▶ [WRITTEN TASK]:
Starting at the line that contains "Guide & Help" and ending at the line that contains "международных соревнований —", output the text of the entries as a JSON list of strings, one string per line, with blank lines omitted. Leave the pictures out of your answer.
----------------------------------------
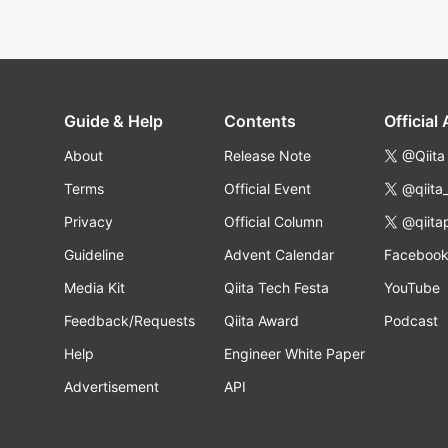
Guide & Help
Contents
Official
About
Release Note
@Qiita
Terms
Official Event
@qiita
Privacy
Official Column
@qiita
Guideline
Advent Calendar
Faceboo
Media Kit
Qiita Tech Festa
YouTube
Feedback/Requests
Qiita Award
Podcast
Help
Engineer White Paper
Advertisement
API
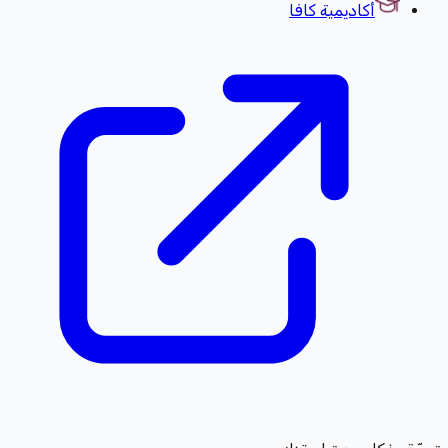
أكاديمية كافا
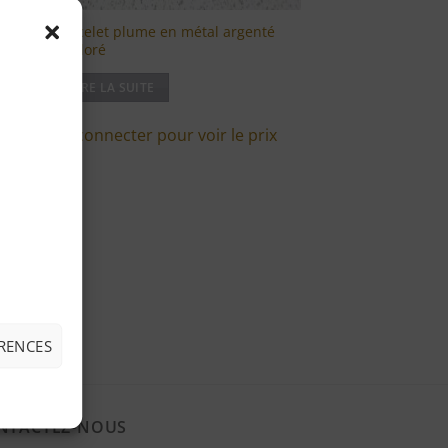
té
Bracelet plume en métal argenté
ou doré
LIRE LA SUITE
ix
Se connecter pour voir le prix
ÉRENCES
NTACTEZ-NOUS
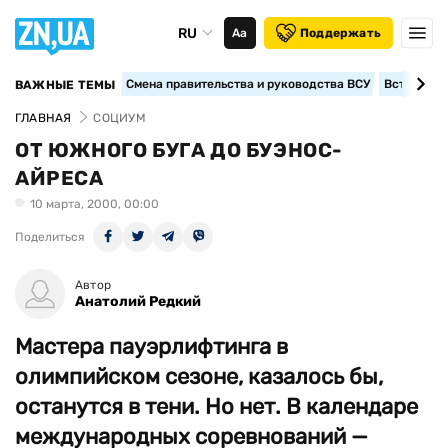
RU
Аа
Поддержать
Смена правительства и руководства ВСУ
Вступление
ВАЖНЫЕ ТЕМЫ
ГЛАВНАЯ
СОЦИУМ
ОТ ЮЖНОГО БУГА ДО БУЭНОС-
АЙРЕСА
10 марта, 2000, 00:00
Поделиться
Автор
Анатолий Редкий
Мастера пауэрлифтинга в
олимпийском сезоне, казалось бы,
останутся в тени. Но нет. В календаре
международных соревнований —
----------------------------------------
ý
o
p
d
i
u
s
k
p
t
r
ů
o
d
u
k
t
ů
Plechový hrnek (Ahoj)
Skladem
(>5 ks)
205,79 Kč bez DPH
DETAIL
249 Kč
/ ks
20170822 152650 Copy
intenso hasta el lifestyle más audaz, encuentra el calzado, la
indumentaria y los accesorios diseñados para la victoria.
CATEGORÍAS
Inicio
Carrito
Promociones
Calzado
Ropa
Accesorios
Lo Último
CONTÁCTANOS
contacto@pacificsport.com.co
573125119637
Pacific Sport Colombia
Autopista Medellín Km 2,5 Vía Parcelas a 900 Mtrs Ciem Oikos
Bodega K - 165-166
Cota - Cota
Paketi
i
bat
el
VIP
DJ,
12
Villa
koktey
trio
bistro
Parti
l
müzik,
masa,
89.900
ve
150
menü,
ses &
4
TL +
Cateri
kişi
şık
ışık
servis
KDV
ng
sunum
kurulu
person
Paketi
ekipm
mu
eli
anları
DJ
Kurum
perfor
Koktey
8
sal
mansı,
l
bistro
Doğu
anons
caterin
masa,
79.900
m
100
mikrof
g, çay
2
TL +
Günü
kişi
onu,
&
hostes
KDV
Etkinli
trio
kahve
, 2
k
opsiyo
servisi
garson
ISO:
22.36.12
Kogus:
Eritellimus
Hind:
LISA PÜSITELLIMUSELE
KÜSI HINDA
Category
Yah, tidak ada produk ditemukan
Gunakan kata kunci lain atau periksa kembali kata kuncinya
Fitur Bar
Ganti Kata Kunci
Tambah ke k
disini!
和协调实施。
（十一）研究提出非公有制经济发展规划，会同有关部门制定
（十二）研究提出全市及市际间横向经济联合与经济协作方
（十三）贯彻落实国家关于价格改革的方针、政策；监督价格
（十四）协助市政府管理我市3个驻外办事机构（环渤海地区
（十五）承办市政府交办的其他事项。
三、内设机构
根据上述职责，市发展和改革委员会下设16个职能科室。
----------------------------------------
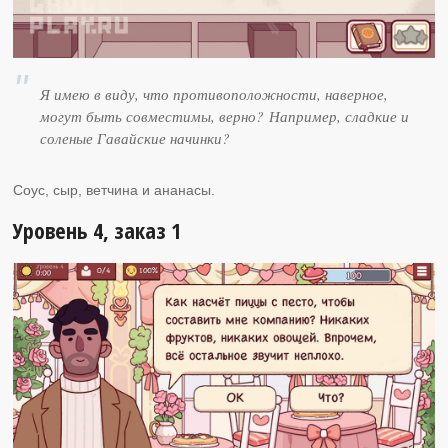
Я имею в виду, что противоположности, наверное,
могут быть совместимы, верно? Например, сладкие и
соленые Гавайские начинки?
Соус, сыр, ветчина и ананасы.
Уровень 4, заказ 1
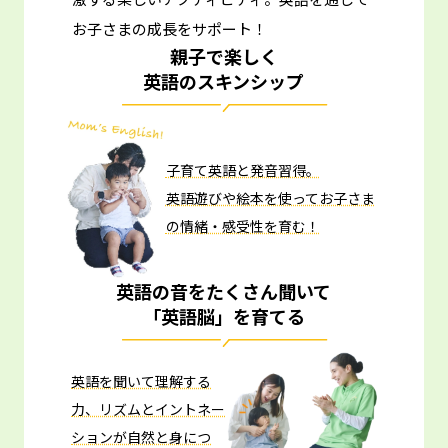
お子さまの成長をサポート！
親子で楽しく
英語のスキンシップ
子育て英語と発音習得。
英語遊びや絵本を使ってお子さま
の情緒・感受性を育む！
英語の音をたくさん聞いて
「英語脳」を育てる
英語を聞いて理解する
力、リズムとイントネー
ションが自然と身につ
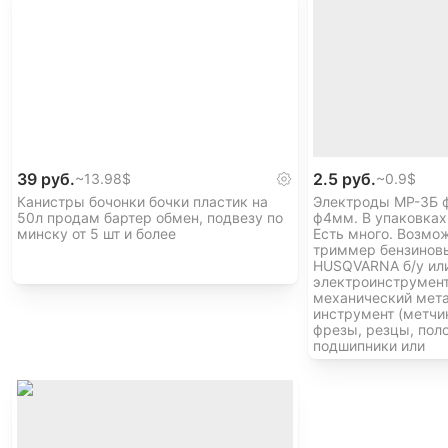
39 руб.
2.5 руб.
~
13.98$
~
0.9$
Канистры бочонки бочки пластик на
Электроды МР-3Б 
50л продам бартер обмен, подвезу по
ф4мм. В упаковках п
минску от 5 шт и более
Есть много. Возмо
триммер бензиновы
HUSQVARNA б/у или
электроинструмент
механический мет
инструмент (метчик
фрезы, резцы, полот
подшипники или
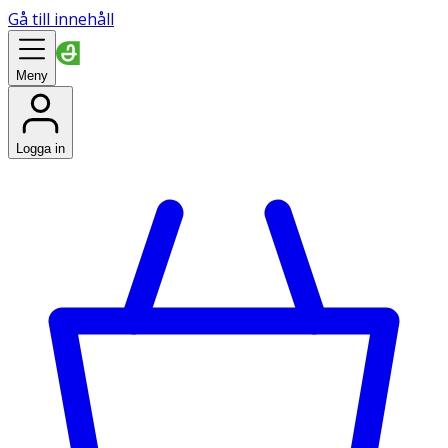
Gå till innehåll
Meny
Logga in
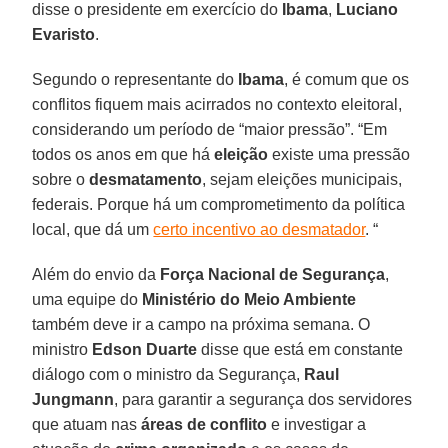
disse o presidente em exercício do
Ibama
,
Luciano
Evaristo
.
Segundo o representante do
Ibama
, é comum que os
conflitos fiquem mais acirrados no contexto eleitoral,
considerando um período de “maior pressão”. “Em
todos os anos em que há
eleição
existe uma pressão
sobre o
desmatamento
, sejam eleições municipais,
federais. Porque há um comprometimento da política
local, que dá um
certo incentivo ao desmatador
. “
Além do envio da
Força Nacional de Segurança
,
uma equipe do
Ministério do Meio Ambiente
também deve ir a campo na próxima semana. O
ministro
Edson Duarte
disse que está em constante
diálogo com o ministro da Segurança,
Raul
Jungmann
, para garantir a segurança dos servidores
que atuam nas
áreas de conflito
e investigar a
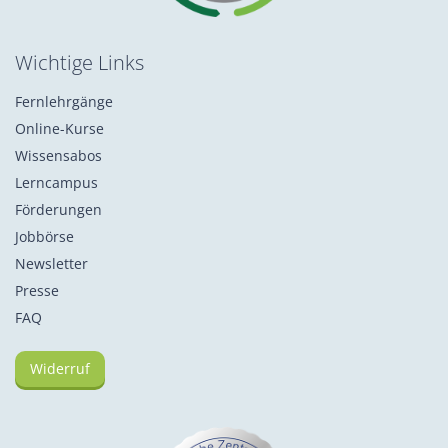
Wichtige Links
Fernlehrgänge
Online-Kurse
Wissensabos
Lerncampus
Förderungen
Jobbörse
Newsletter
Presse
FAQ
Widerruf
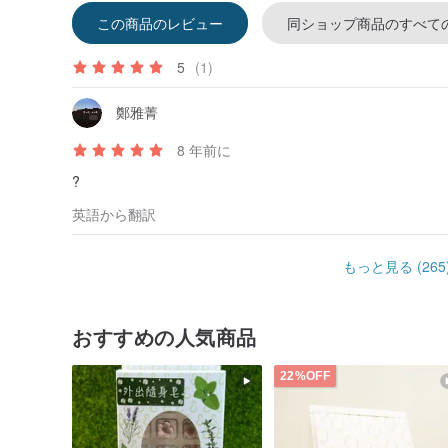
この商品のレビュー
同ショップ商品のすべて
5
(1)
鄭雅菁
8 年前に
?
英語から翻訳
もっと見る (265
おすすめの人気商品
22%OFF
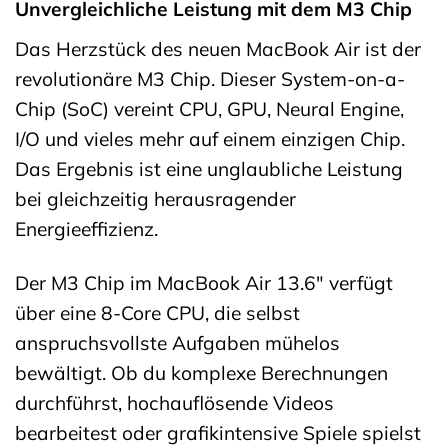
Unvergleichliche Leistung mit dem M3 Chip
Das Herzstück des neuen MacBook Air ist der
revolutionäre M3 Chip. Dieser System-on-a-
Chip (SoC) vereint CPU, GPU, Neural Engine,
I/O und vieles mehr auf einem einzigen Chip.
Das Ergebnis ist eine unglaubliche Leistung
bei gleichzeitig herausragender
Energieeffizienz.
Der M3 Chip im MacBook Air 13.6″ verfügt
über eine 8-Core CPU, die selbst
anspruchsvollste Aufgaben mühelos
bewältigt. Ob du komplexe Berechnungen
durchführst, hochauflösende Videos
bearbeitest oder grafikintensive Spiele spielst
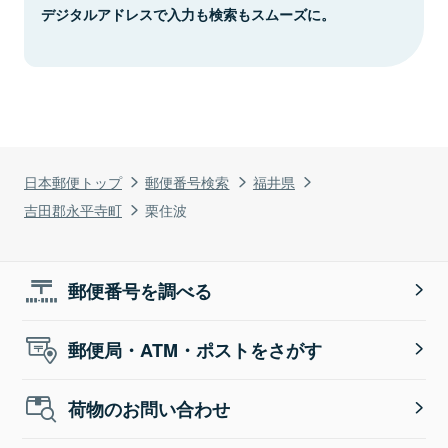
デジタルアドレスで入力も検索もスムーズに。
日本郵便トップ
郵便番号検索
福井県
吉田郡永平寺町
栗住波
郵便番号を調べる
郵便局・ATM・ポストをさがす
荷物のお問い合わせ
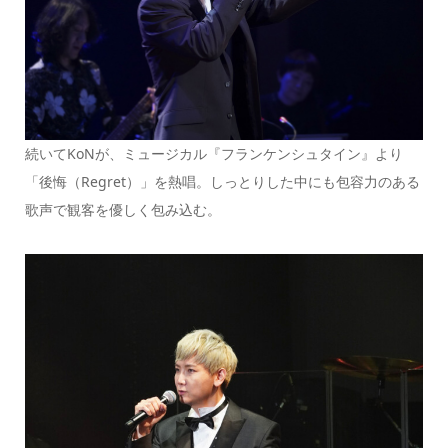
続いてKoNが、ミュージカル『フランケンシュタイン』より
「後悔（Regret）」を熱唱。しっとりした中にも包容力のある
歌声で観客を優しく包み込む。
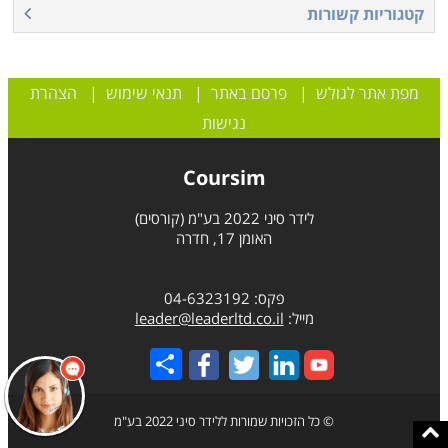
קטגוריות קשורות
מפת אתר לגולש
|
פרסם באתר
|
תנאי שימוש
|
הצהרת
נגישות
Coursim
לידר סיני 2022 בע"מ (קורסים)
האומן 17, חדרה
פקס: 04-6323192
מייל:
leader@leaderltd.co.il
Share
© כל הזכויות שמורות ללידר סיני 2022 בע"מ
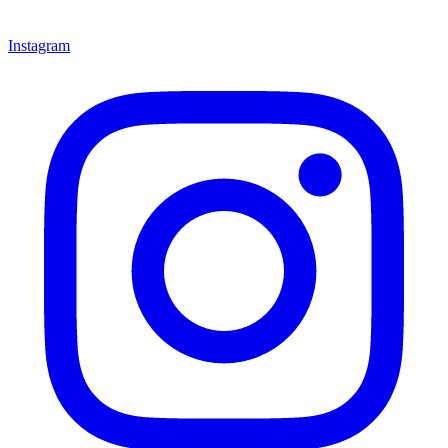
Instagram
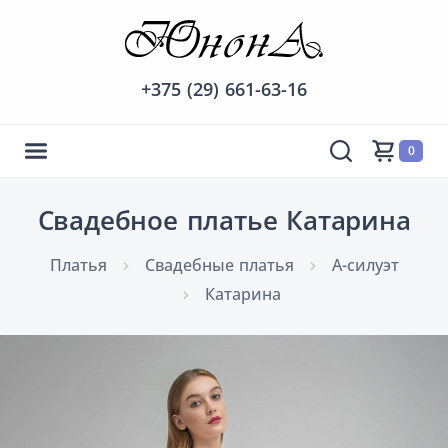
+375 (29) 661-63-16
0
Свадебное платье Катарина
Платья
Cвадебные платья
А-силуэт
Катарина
----------------------------------------
▶ [OUTPUT OF THE EXERCISE]:
[
  "Guide & Help",
  "Contents",
  "Official",
  "About",
  "Release Note",
  "@Qiita",
  "Terms",
  "Official Event",
  "@qiita",
  "Privacy",
  "Official Column",
  "@qiita",
  "Guideline",
  "Advent Calendar",
  "Faceboo",
  "Media Kit",
  "Qiita Tech Festa",
  "YouTube",
  "Feedback/Requests",
  "Qiita Award",
  "Podcast",
  "Help",
  "Engineer White Paper",
  "Advertisement",
  "API",
  "أكاديمية كافا",
  "té",
  "Bracelet plume en métal argenté",
  "ou doré",
  "LIRE LA SUITE",
  "ix",
  "Se connecter pour voir le prix",
  "ÉRENCES",
  "NTACTEZ-NOUS",
  "RU",
  "Аа",
  "Поддержать",
  "Смена правительства и руководства ВСУ",
  "Вступление",
  "ВАЖНЫЕ ТЕМЫ",
  "ГЛАВНАЯ",
  "СОЦИУМ",
  "ОТ ЮЖНОГО БУГА ДО БУЭНОС-",
  "АЙРЕСА",
  "10 марта, 2000, 00:00",
  "Поделиться",
  "Автор",
  "Анатолий Редкий",
  "Мастера пауэрлифтинга в",
  "олимпийском сезоне, казалось бы,",
  "останутся в тени. Но нет. В календаре",
  "международных соревнований —"
]